Carter was a different person now. Now he was the kind of person who stayed liquid.
He knew that most of what was covered in this newspaper was irrelevant to the way the world actually worked, but the paper served its current purpose of helping him blend into a sea of commuters departing Penn Station.
The woman’s
People
magazine served a similar purpose. It was four o’clock, and commuter traffic was already getting heavy. She could be calling it an early day after a long presentation at her job in marketing. Or heading back after those part-time classes she was taking to get that advanced degree she was always talking about. Or going home to her kids from her monthly mommy day in the city for a facial and a haircut. She looked like any other woman. You’d never know that three days earlier, she had chased a kid onto the tracks of the subway only to rescue him seconds later.
Carter had to hand it to the woman. She was good. The casual observer would think she was genuinely engrossed by the latest celebrity baby bump or ongoing love triangle involving a teen mom. But he could see her eyes sweeping the car, monitoring the platform at each stop. So far, she hadn’t noticed him. She was good; he was just better.
What was she looking for?
He almost missed it. The man stepped into the train right before its departure. He sat in the seat behind hers, so they faced opposite directions. He sported earbuds blasting metal that was loud enough for other passengers to hear from a comfortable distance away. He even threw in an occasional mock air drum. He didn’t seem like Miss
People
Magazine’s type.
But then Carter saw the woman’s left hand move ever so quickly to her side, just as his right hand swished down from the drum solo playing in his head. He had given something to her, as if they were two grade-school children passing notes. Very skillful grade-school children.

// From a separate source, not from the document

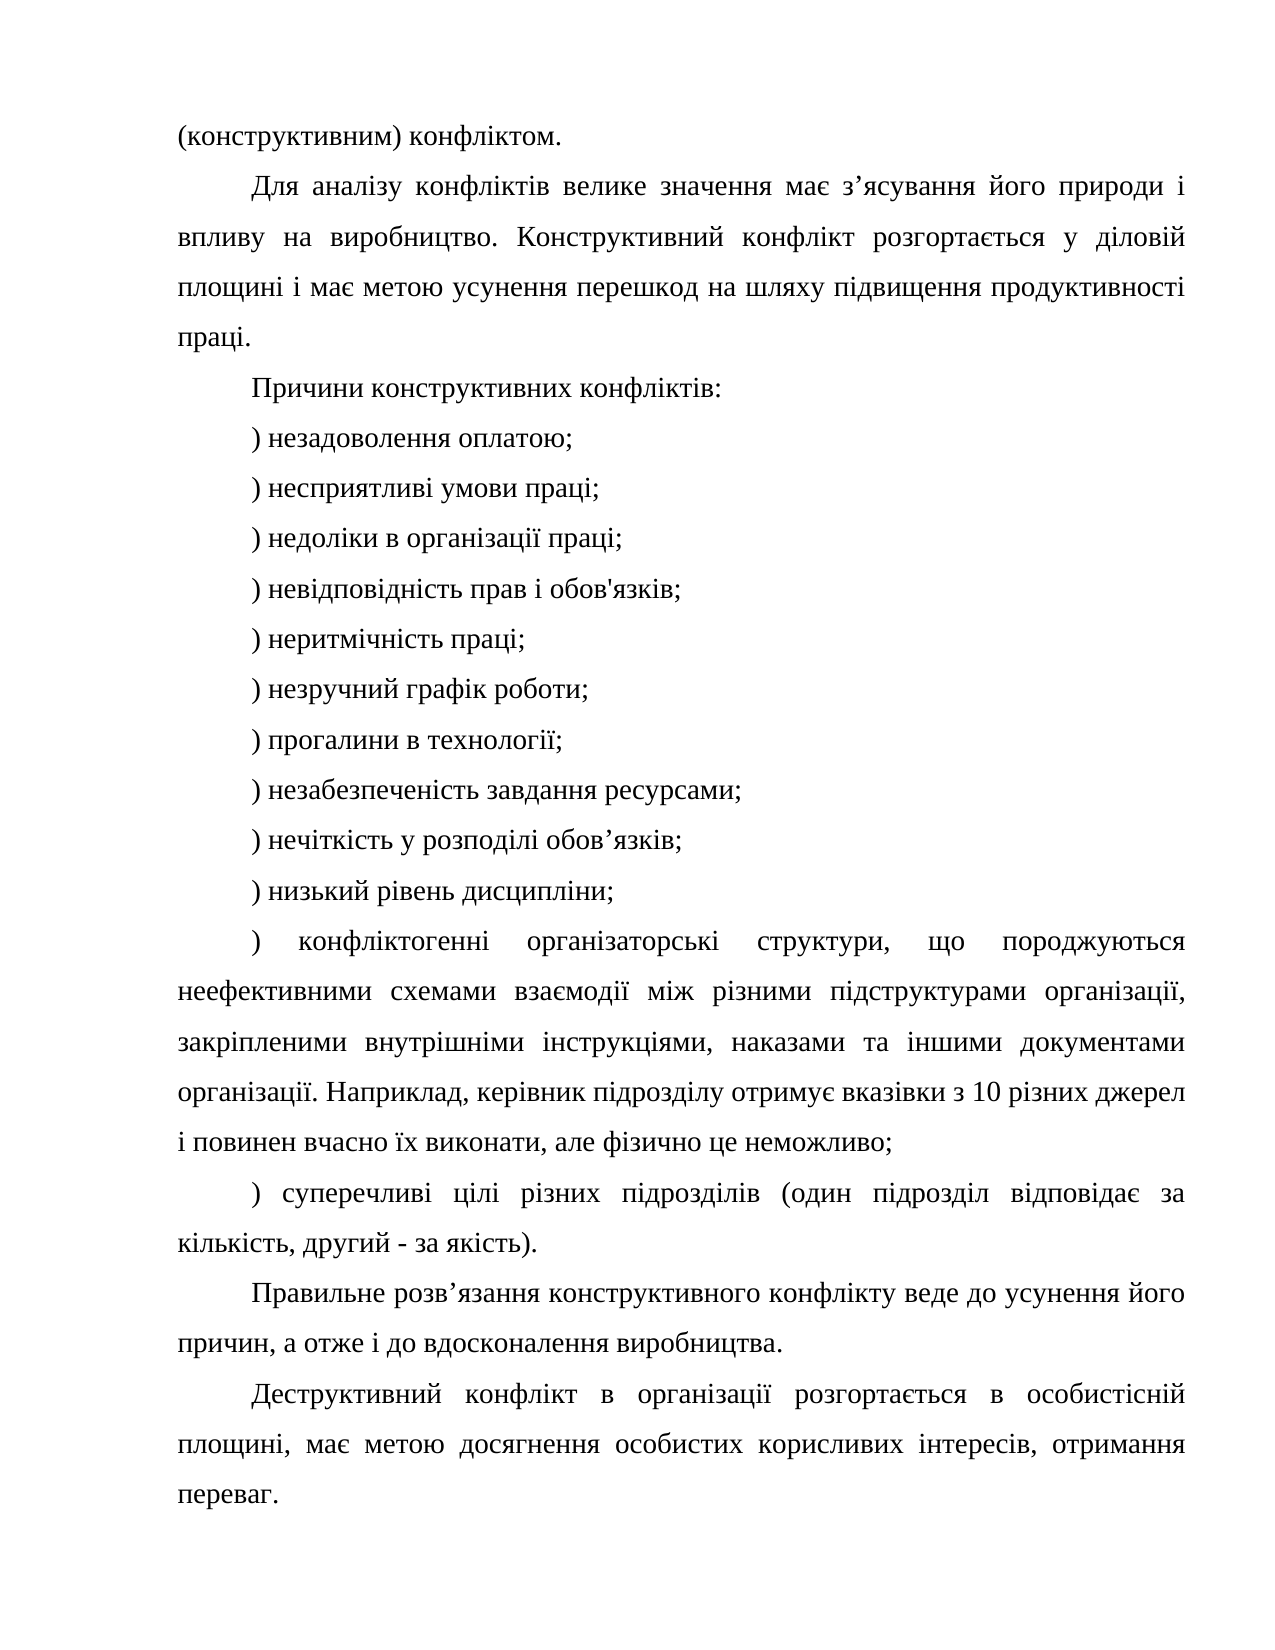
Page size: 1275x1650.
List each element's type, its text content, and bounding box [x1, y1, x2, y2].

When the heavy-metal guy stepped from the train at Thirteenth Street, Carter stepped off, too. When he walked up Sixth Avenue, Carter followed. The earbuds stayed in. The metal kept playing.
Carter pulled his cell phone from the breast pocket of his cashmere sport coat. Pretended to send a text but zoomed in and took a quick snapshot once the man’s head was turned to the side.
Carter watched the man enter a residential building. He noted the address. He watched through the glass as the man stopped to retrieve his mail from the wall of boxes.
Other people would have called it a gut feeling, but Carter knew it was all about facts. He did not like the facts he was gathering.
He waited for the man to leave the lobby and then entered. He approached the doorman with a friendly smile. “Hi, there. I’m looking for a rental. Wondering if this is a rental building or only ownership?”
“Ownership. It’s a co-op.”
“Ah, okay. Thanks.” He turned to look at the building’s mailboxes. Four rows over, three boxes down. That was the one the man had opened. Apartment 602.
It was time to call the client.
He knew by now that the preferred reporting style was to use as few words as possible. Train. Man. Address. “I have his picture.”
“Send it. You know the number.”
That cell phone number—untraceable—was pretty much the only thing Carter knew about his client. “Sure thing.”
He texted the man’s photograph.
Two minutes later, Carter’s phone rang. The client used the same crisp style—no extraneous words. A minute after, Carter hung up, knowing that his mission had just changed. So much for the easy life.